Tibial Torsion



Torsion refers to a twist in the bone. Tibial torsion occurs when there is a twist in the lower leg bone (tibia). The tibia can either twist inward, called internal tibial torsion, or outward, called external tibial torsion. Males and females are affected equally.



Internal tibial torsion can occur before birth when the legs internally rotate to fit in the womb, as early as 7 weeks into fetal development. It can be associated with tibia vara or a severe bowleg condition called Blount’s disease.

External tibial torsion can occur on its own or be associated with other medical conditions including cerebral palsy. It commonly occurs with bowlegs and with femoral torsion (anteversion).

Torsion in both directions can be associated with a number of other conditions or limb deformities, such as cerebral palsy, hip dysplasia and neuromuscular disorders. Most torsion is idiopathic (unknown cause).



Tibial torsion can cause a patient to walk with their toes pointing inward (called in-toeing) or outward (called out-toeing) instead of pointing straight ahead.

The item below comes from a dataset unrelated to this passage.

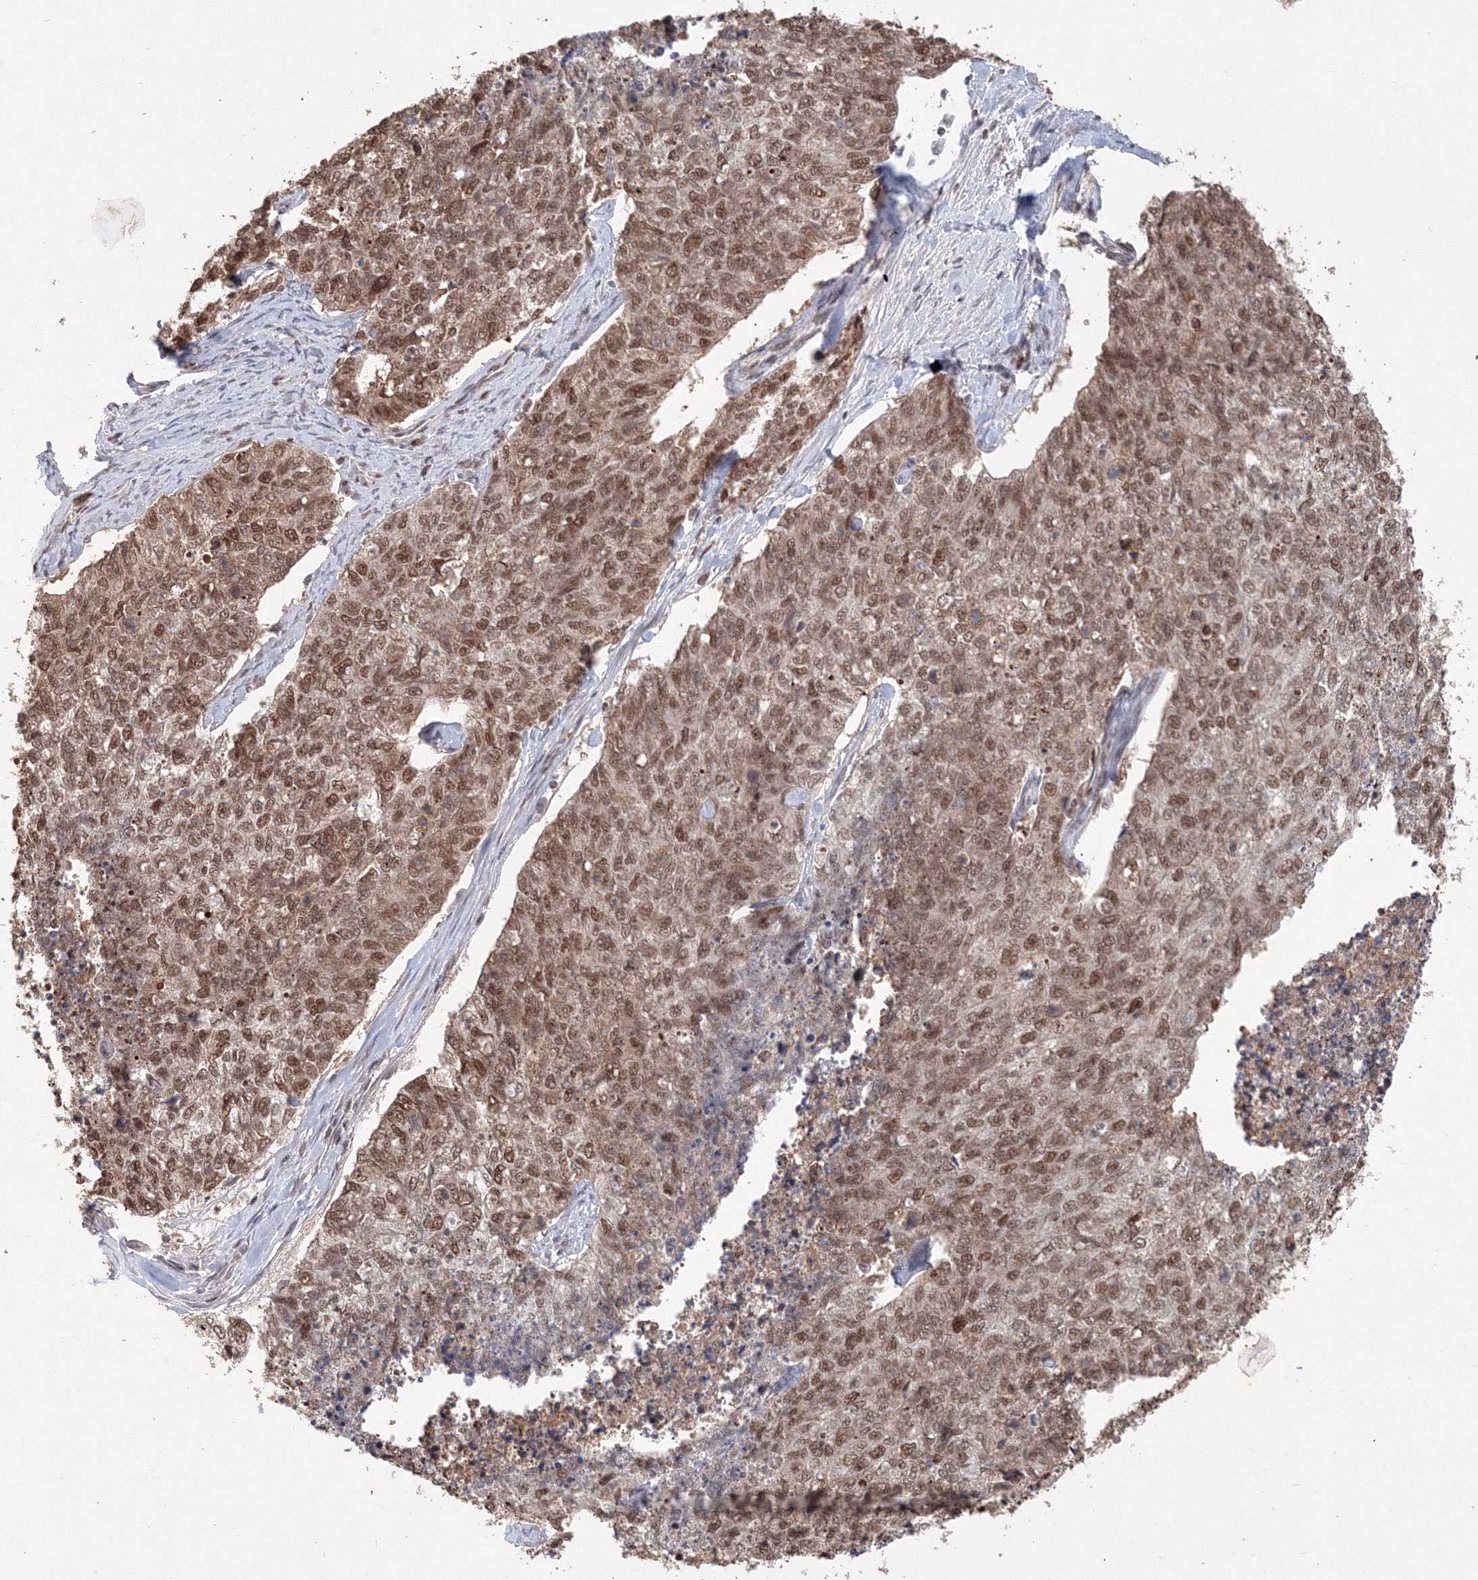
{"staining": {"intensity": "moderate", "quantity": ">75%", "location": "cytoplasmic/membranous,nuclear"}, "tissue": "cervical cancer", "cell_type": "Tumor cells", "image_type": "cancer", "snomed": [{"axis": "morphology", "description": "Squamous cell carcinoma, NOS"}, {"axis": "topography", "description": "Cervix"}], "caption": "Cervical cancer tissue shows moderate cytoplasmic/membranous and nuclear staining in approximately >75% of tumor cells", "gene": "IWS1", "patient": {"sex": "female", "age": 63}}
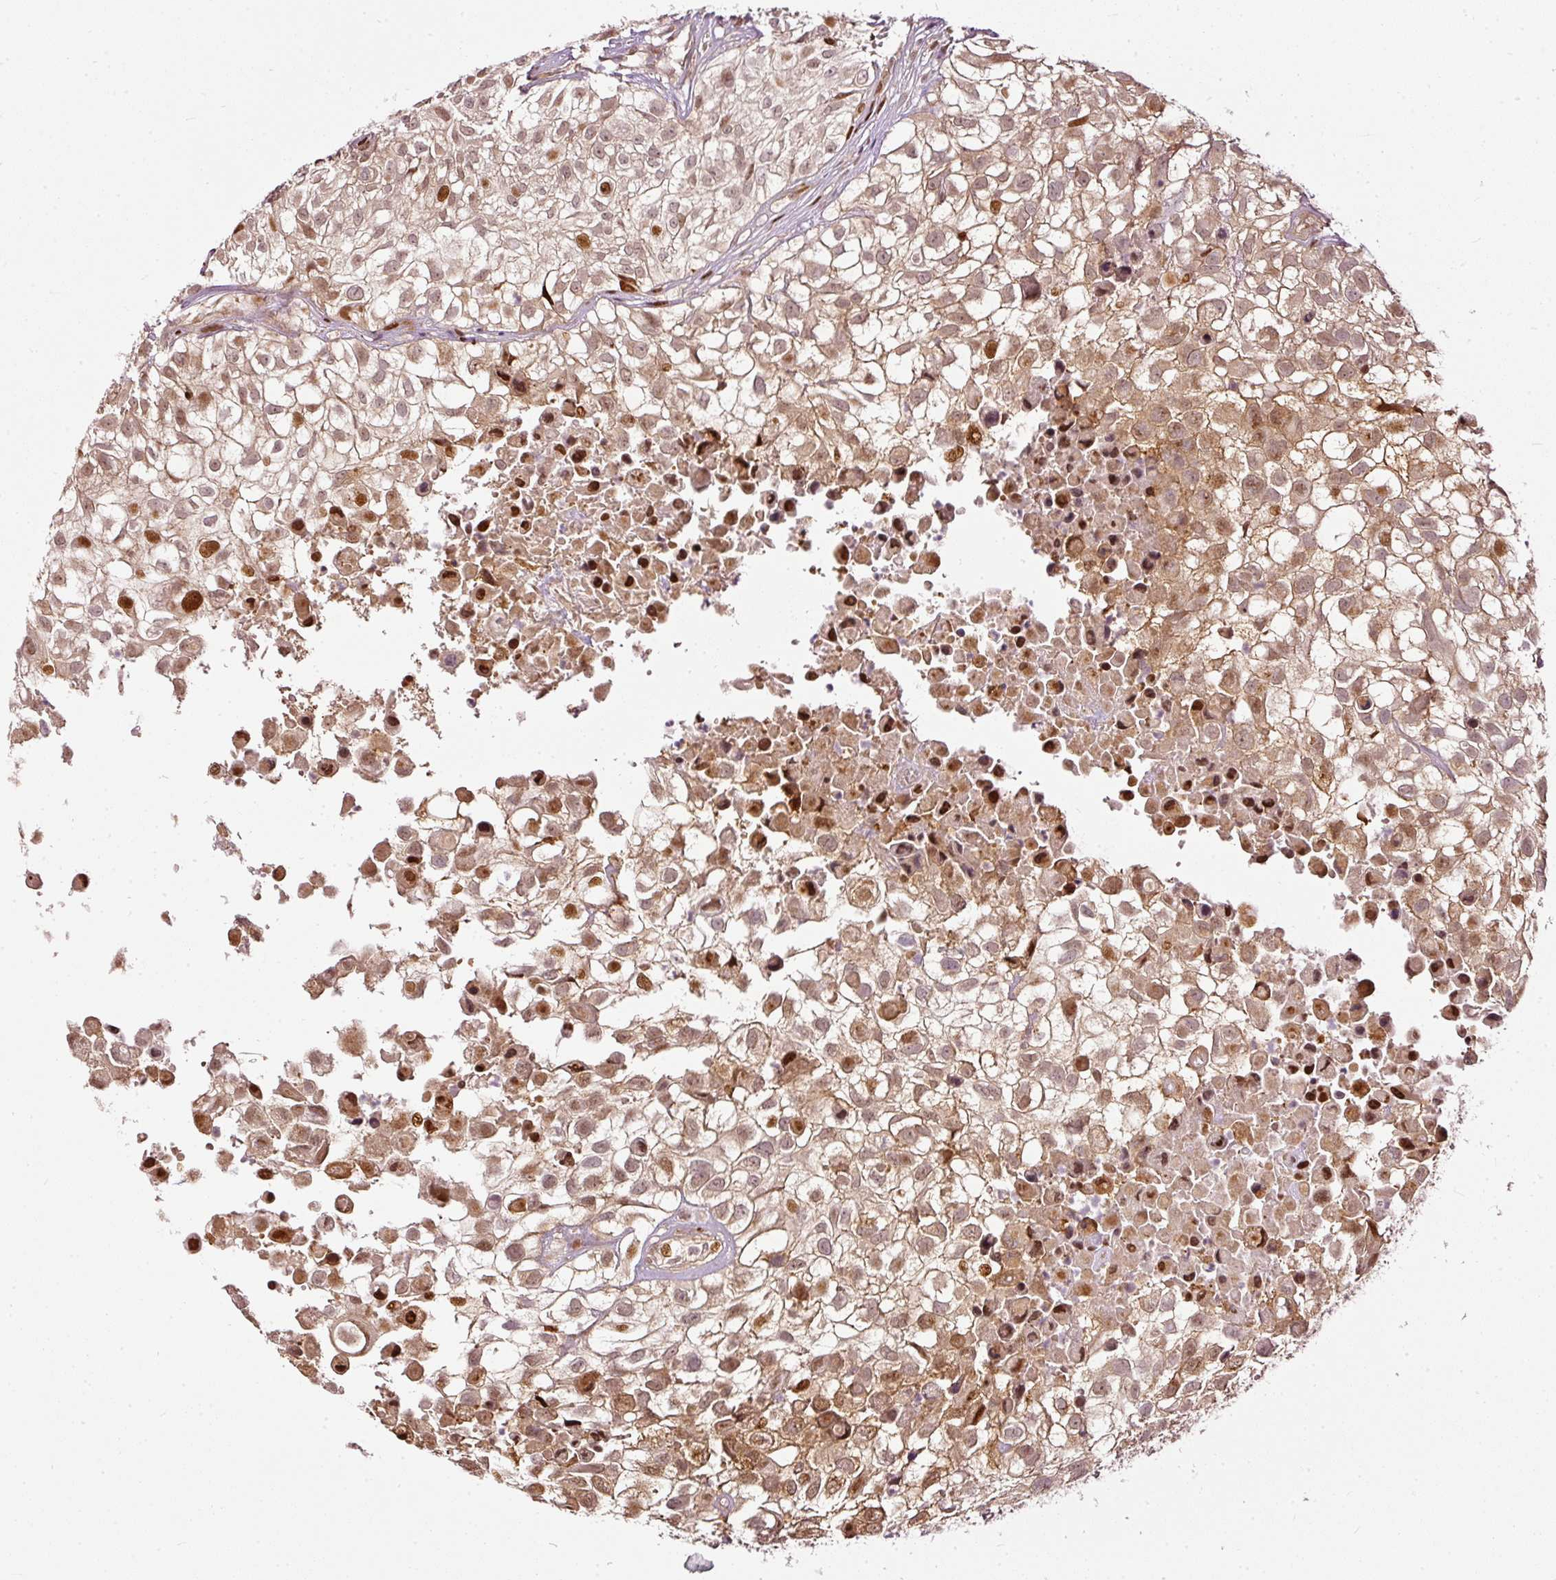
{"staining": {"intensity": "moderate", "quantity": ">75%", "location": "cytoplasmic/membranous,nuclear"}, "tissue": "urothelial cancer", "cell_type": "Tumor cells", "image_type": "cancer", "snomed": [{"axis": "morphology", "description": "Urothelial carcinoma, High grade"}, {"axis": "topography", "description": "Urinary bladder"}], "caption": "There is medium levels of moderate cytoplasmic/membranous and nuclear expression in tumor cells of high-grade urothelial carcinoma, as demonstrated by immunohistochemical staining (brown color).", "gene": "ZNF778", "patient": {"sex": "male", "age": 56}}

In-toeing is often noticed by parents when children first begin walking. It is usually painless. Children may appear clumsy, trip often, and run awkwardly.

Out-toeing is also often noticed by parents. Out-toeing can be associated with other conditions. When it is associated with femoral anteversion (inward twist of the femur), there can be knee problems such as patellar (knee cap) instability and pain. External tibial torsion may be seen with symptomatic flat feet and tarsal coalitions.

In adults, tibial torsion can lead to difficulty running and may be a risk factor for ankle and knee injuries in sports. Patients can complain of the inability to align their feet and knees in yoga and difficulty riding a bicycle.


Doctor Examination (physical exam, imaging studies, tests)

Your doctor will obtain your family history, as rotational deformity often runs in families. Your doctor will also exam your gait or how you walk.  They will also examine the lower extremities for range of motion, pain and assess the rotation of the femur and tibia, oftentimes with the child face down on the exam table.

Imaging studies are usually not necessary, but occasionally an MRI or CT scan may be obtained to further evaluate the rotation of the femurs and tibias, generally in preparation for surgery.


Non-surgical Treatment

Internal tibial torsion in young children usually improves on its own with growth. Special shoes, braces, orthotics or exercises have not been shown to help.  Most of the internal torsion improvement occurs before school age. It is generally not associated with any significant problems.

External tibial torsion generally does not improve with growth and development but also does not cause symptoms in most children.

In both cases pain is generally not noted until the child is older, and physical therapy is commonly used and oftentimes will resolve the pain.

Physical therapy can also be used in adulthood but there are not effective bracing options. Many adults simply reduce their activity level to work around their torsional deformity.


Surgical Treatment

In children, there are uncommon cases where internal tibial torsion does not correct on its own and causes persistent symptoms such as tripping. External tibial torsion that causes significant functional problems or pain can be improved with surgery. Surgery involves cutting the tibia (an osteotomy) and turning it so the toes point forward. The bone can be held in position while it heals with wires, plates, screws, an internal nail, or an external fixator (halo) depending on patient age. A cast may be required as well to help the bone heal correctly. Surgery is usually reserved for older children and adult patients.

Patients can have more trouble with tibial torsion when they reach adulthood. Surgical correction can get people active again and alleviate joint pain. It is thought that realignment surgery in patients with significant symptoms might decrease their risk of future arthritis. Although osteotomy surgery sounds daunting it has become routine and acceptably safe with good results.

Tibial torsion in association with other limb deformities is more commonly symptomatic. In these cases the torsion is generally corrected along with the remainder of the deformity. For example, tibial torsion and bowlegs can be corrected through the same osteotomy, and tibial torsion and femoral anteversion are corrected through a tibial and femoral osteotomy.